I'm most of the way through our van engelen order. It wasn't tens of thousands, but it should make some flowers. Still have a bag of species tulips to go in the ground actually, my first time trying a tulip as only the species tulips come back in our zone. We don't get enough chill hours to really grow tulips the way they are in your photos, sadly.

Annie in Austin said...

Bulbs do look pretty on the spoon, Yolanda - you have every right to be smug about that wonderful garden.

There won't be much impact from the amount of bulbs I plant and we can't grow the same kinds of bulbs here in Austin as you show in your photos, but the survivors are very welcome indeed.

Annie at the Transplantable Rose

em said...

i can never plant enough bulbs! i planted enough to make my tennis elbow miserable, but it wasn't so many, maybe 120. they'll disappear into nothing.

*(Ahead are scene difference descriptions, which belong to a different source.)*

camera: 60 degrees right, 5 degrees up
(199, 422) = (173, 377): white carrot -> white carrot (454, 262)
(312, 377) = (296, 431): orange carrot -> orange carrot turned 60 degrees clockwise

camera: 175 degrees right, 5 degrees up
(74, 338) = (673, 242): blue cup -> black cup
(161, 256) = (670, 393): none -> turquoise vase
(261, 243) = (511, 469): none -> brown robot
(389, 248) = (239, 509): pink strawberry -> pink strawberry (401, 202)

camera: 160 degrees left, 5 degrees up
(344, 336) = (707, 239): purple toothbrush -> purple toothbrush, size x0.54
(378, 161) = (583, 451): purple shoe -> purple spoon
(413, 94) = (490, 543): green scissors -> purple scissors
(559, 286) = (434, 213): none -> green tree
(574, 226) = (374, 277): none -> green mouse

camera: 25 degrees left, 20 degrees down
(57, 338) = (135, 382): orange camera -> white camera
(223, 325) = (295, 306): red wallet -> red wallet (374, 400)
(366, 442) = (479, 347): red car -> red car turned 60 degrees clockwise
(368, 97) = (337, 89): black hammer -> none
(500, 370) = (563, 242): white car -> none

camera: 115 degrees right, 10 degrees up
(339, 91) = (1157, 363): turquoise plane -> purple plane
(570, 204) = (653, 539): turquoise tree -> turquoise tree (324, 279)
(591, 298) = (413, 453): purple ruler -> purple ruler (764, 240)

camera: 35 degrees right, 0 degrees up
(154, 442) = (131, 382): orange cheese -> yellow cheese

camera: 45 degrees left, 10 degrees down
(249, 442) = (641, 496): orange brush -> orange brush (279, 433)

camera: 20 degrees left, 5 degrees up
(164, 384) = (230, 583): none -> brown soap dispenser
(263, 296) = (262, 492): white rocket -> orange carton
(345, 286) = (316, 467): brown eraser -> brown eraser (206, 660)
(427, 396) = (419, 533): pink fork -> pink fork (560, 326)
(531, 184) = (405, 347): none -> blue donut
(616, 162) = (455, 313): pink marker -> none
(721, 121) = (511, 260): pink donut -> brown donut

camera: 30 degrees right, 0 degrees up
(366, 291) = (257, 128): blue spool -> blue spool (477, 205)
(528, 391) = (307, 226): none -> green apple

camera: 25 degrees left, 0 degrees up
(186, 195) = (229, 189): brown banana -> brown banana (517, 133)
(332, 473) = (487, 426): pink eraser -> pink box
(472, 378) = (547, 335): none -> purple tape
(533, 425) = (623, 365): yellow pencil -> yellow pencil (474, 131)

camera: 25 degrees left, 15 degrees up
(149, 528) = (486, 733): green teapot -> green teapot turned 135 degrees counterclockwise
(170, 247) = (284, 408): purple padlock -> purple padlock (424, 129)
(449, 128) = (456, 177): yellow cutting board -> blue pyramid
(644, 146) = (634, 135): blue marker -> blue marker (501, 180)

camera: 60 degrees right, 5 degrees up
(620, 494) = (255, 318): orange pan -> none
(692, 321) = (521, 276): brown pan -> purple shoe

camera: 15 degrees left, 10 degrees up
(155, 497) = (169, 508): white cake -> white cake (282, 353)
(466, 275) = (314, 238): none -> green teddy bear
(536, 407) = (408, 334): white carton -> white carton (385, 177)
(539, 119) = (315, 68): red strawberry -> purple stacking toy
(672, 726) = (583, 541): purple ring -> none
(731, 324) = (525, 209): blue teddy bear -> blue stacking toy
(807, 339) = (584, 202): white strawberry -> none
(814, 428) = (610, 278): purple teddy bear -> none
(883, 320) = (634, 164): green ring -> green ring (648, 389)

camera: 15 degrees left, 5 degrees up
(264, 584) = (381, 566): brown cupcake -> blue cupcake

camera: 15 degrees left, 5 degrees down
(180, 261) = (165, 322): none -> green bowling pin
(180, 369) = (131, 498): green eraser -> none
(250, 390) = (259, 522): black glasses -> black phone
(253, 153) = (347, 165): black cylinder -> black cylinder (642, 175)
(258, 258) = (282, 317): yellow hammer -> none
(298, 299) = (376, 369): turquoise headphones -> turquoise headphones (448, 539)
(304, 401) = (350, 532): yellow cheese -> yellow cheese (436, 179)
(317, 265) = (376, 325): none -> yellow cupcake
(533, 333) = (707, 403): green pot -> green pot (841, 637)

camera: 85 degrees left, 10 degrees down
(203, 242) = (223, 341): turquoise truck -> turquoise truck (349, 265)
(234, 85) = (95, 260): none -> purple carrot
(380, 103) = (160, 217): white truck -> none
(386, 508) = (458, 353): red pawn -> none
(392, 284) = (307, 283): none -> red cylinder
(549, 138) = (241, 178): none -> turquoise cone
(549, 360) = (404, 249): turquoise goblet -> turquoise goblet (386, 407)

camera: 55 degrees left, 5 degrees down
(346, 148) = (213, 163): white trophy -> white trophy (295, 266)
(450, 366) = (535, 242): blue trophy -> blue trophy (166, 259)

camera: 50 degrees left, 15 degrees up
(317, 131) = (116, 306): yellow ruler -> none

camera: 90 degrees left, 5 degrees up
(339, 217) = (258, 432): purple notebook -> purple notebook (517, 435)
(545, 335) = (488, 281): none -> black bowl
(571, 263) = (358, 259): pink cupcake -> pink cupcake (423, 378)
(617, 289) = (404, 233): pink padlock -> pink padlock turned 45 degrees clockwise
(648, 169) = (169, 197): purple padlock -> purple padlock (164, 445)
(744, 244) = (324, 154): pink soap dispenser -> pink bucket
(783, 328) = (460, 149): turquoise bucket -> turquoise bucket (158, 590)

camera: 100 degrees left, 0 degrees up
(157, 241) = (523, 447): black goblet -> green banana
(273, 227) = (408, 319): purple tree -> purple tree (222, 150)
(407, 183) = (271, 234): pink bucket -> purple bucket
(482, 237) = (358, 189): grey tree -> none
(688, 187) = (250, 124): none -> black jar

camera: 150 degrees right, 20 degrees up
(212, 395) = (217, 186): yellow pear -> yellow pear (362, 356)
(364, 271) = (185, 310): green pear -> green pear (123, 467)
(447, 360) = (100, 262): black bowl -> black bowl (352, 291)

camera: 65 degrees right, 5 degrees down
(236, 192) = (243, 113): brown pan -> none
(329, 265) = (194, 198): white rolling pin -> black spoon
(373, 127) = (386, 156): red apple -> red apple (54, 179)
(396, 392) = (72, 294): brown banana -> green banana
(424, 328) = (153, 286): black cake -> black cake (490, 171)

i can't wait to see how they look in your potager... how do you keep them from interfering with the spring planting?

i ordered from mcclure and zimmerman this year and got quite a moldy bunch... maybe i should order elsewhere next year.

as always, thanks for a beautiful post, and hope you get some white stuff soon!

garden girl said...

What a gorgeous post Yolanda! Your bulbs-on-a-spoon photo is wonderfully frame-worthy and very artistic and creative.

I haven't planted nearly enough bulbs - seem to run out of steam in the fall. I know I'll have regrets (again!) come spring.

Christine B. said...

The picture of the red and yellow tulips burned a small hole in my brain. You're right, I didn't plant enough bulbs. Spring can't come soon enough!

CB in Alaska

*Ulrike* said...

I love bulbs...I planted over 200 of them back in November. I did not plant them with a spoon though since our dirt here would bend the spoon!!! You did get a good deal for the 80 euro cents bulbs with glass; now that's my kind of shopping!!

Helen said...

Those fields of colour are just wonderful. The perfect tonic for a grey December day... ground too hard to plant bulbs now, even if I could find some. However, next year...

Aiyana said...

I'm trying one lone Amaryllis bulb this year--it has a tiny sprout but doesn't seem to be thriving. Someday I hope to see the acres of tulips in spring in Holland. I've always wanted to do that at least once.